> ÉNONCÉ A: Relevez chaque ligne du listing où figure le mot « instrument ».

Les effets sanitaires des pollutions olfactives sont à la fois physiologiques et psychologiques et dépendent des molécules odorantes présentes : composés soufrés, azotés (ammoniac, scatole…), carbonylés (cuisson des graisses), acides gras volatils, alcools et phénols.
Pour détecter les odeurs dans un environnement industriel, des relevés font appel à des riverains exposés à la nuisance, formés à la reconnaissance des odeurs et souhaitant participer à l'amélioration de leur cadre de vie. Les olfactions régulières matin, soir et à tout moment de la journée assurent un suivi continu de la pollution olfactive au niveau des habitations. Cette surveillance olfactive peut être confrontée à des mesures et corroborée aux actions mises en place par les gestions des sites polluants.
Dans l'aménagement urbain, l'environnement olfactif se résume trop souvent à la gestion de mauvaises odeurs plutôt qu'à la mise en valeur d'odeurs plaisantes. Au Japon, une centaine de sites ont été déclarés et protégés pour leur "bon parfum".
Deux universitaires de Cambridge et de Turin ont créé un dictionnaire des odeurs urbaines pour cartographier les odeurs de villes entières selon dix catégories principales représentées dans la roue ci-contre.
GOÛTER les saveurs des villes-jardins
Lorsqu'on aborde les sens et l'urbain, tous sont considérés sauf un : le goût. Peut-être parce qu'il est trop physiologiquement lié au système olfactif. En effet, l'identification gustative d'une substance s'effectue par l'olfaction qui capte les arômes et les odeurs, par le goût dont les récepteurs situés essentiellement sur la langue, ne détectent que quatre saveurs : sucré, salé, acide, amer et par la sensibilité somesthésique générale qui ressent le frais, le piquant, le pétillant ou la texture.
Les rapports de la ville et du goût ont ainsi fait l'objet de peu de recherches. Jean-Pierre Lemasson de l'Université du Québec à Montréal a exploré trois pistes de réflexion. La première s’interroge principalement sur la manière dont les villes, pour des raisons historiques, géographiques et culturelles, ont développé des « savoriels » propres c’est-à-dire des systèmes de saveurs uniques qui seraient en quelque sorte leur signature. La seconde piste, en fondant l'analyse sur Montréal, tente de montrer en quoi l’amour de la bonne chère a des effets réels sur l’aménagement du temps et de l’espace urbains (rénovation et agrandissement des marchés publics permanents, multiplication des marchés temporaires, reconfiguration des rues accueillant les magasins d'alimentation fine, etc.). Enfin, dans une perspective prospective, on peut entrevoir un accroissement des relations entre la ville et le goût, notamment à travers le développement de circuits gourmands, l’affirmation de villes-jardins comme nouveaux centres de production de nourriture et la création de nouvelles institutions consacrées au goût.
Végétaliser la ville, tous les bienfaits de la nature sans les risques
TOUCHER les sols de la ville
Dans notre culture occidentale, le toucher, premier sens développé chez l'homme, ne jouit pas de la même attention que la vue et l'ouïe, considérés comme des sens nobles, des sens sociaux qui permettent de communiquer à distance.

> LISTING DISPONIBLE:
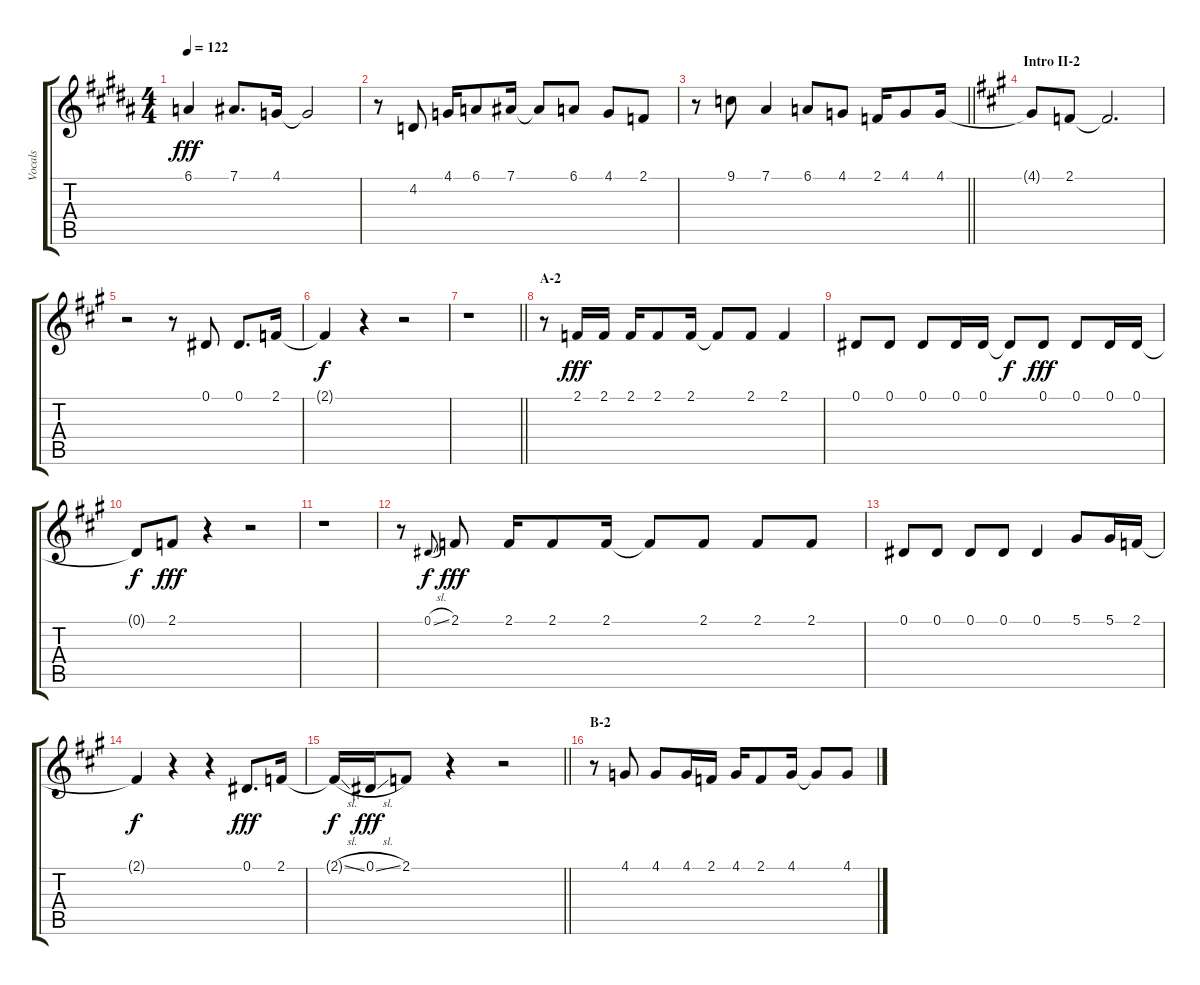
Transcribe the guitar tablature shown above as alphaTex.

\track ("Vocals" "Vocals") {instrument voiceoohs}
\staff {score tabs}
\tuning (Eb4 Bb3 Gb3 Db3 Ab2 Eb2) {hide}
\ts (4 4)
\tempo 122
\clef g2
\ks b
6.1.4{dy fff} 7.1.8{d} 4.1.16 4.1{t}.2 |
r.8 4.2.8 4.1.16 6.1.8 7.1.16 7.1{t}.8 6.1.8 4.1.8 2.1.8 |
\barLineRight lightlight
r.8 9.1.8 7.1.4 6.1.8 4.1.8 2.1.16 4.1.8 4.1.16 |
\section ("" "Intro II-2")
\ks a
4.1{t}.8 2.1.8 2.1{t}.2{d} |
r.2 r.8 0.1.8 0.1.8{d} 2.1.16 |
2.1{t}.4{dy f} r.4 r.2 |
\barLineRight lightlight
r.1 |
\section ("" "A-2")
r.8 2.1.16{dy fff} 2.1.16 2.1.16 2.1.8 2.1.16 2.1{t}.8 2.1.8 2.1.4 |
0.1.8 0.1.8 0.1.8 0.1.16 0.1.16 0.1{t}.8{dy f} 0.1.8{dy fff} 0.1.8 0.1.16 0.1.16 |
0.1{t}.8{dy f} 2.1.8{dy fff} r.4 r.2 |
r.1 |
r.8 0.1{sl}.8{gr onbeat dy f} 2.1.8{dy fff} 2.1.16 2.1.8 2.1.16 2.1{t}.8 2.1.8 2.1.8 2.1.8 |
0.1.8 0.1.8 0.1.8 0.1.8 0.1.4 5.1.8 5.1.16 2.1.16 |
2.1{t}.4{dy f} r.4 r.4 0.1.8{d dy fff} 2.1.16 |
\barLineRight lightlight
2.1{sl t}.16{dy f} 0.1{sl}.16{dy fff} 2.1.8 r.4 r.2 |
\section ("" "B-2")
r.8 4.1.8 4.1.8 4.1.16 2.1.16 4.1.16 2.1.8 4.1.16 4.1{t}.8 4.1.8
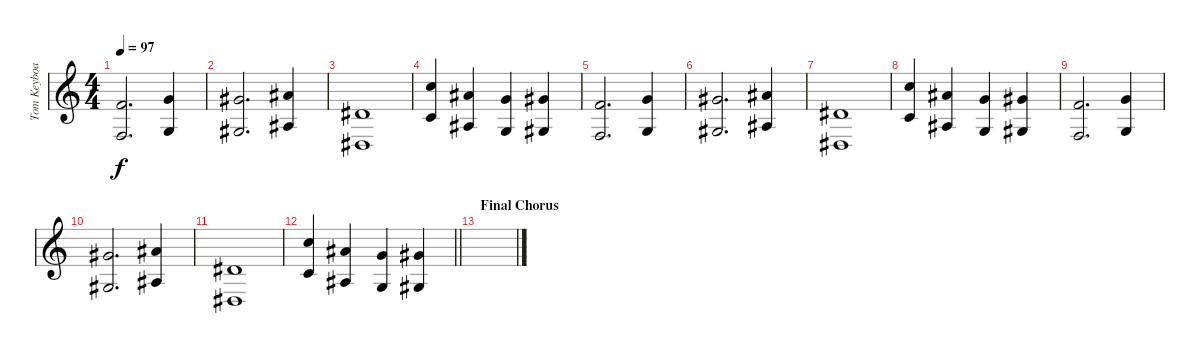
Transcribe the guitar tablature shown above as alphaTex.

\track ("Tom Keyboard" "Tom Keyboa") {instrument churchorgan}
\staff {score}
\tuning (E4 B3 G3 D3 A2 E2) {hide}
\ts (4 4)
\tempo 97
\clef g2
\ks c
(1.1 3.4).2{d dy f volume 16} (3.1 0.3).4 |
(4.1 1.3).2{d} (6.1 3.3).4 |
(4.2 1.4).1 |
(8.1 5.3).4 (6.1 3.3).4 (3.1 0.3).4 (4.1 1.3).4 |
(1.1 3.4).2{d volume 16} (3.1 0.3).4 |
(4.1 1.3).2{d} (6.1 3.3).4 |
(4.2 1.4).1 |
(8.1 5.3).4 (6.1 3.3).4 (3.1 0.3).4 (4.1 1.3).4 |
(1.1 3.4).2{d volume 16} (3.1 0.3).4 |
(4.1 1.3).2{d} (6.1 3.3).4 |
(4.2 1.4).1 |
\barLineRight lightlight
(8.1 5.3).4 (6.1 3.3).4 (3.1 0.3).4 (4.1 1.3).4 |
\section ("" "Final Chorus")
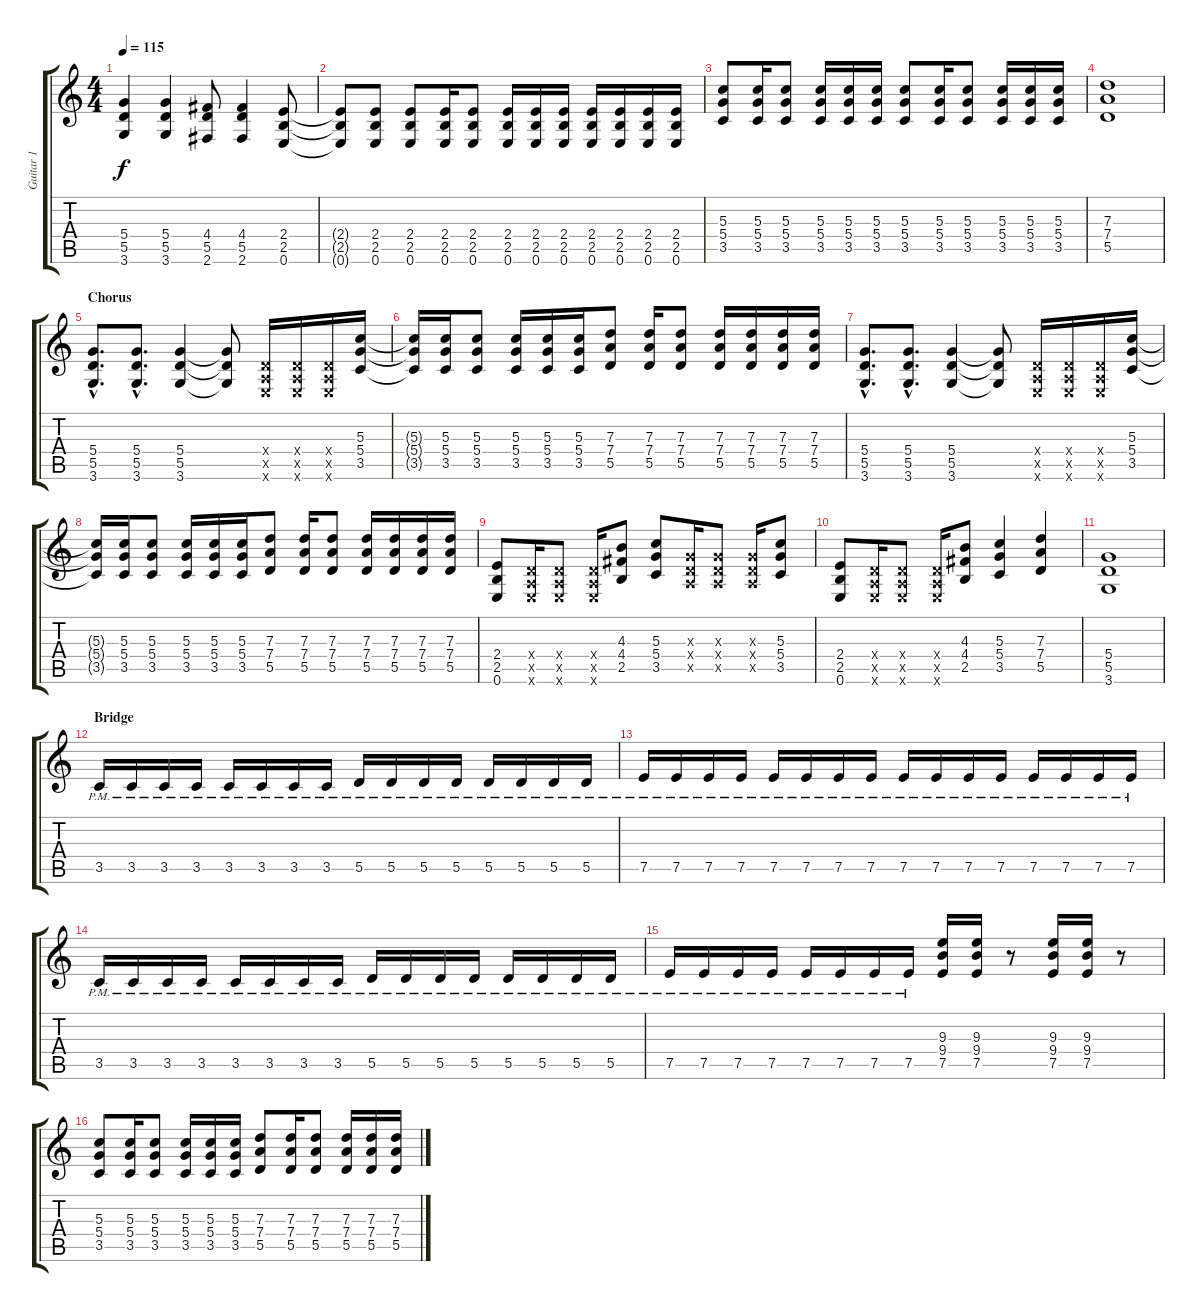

> ÉNONCÉ B: Dans le texte sur les sens dans la ville, reprenez tout depuis « Dans l'aménagement urbain, l'environnement » jusqu'à « la roue ci-contre. » en remplaçant « Cambridge » par « Oxford ».

> CORRIGÉ A:
\track ("Vocals" "Vocals") {instrument voiceoohs}
\track ("Tom Keyboard" "Tom Keyboa") {instrument churchorgan}

> CORRIGÉ B:
Dans l'aménagement urbain, l'environnement olfactif se résume trop souvent à la gestion de mauvaises odeurs plutôt qu'à la mise en valeur d'odeurs plaisantes. Au Japon, une centaine de sites ont été déclarés et protégés pour leur "bon parfum".
Deux universitaires de Oxford et de Turin ont créé un dictionnaire des odeurs urbaines pour cartographier les odeurs de villes entières selon dix catégories principales représentées dans la roue ci-contre.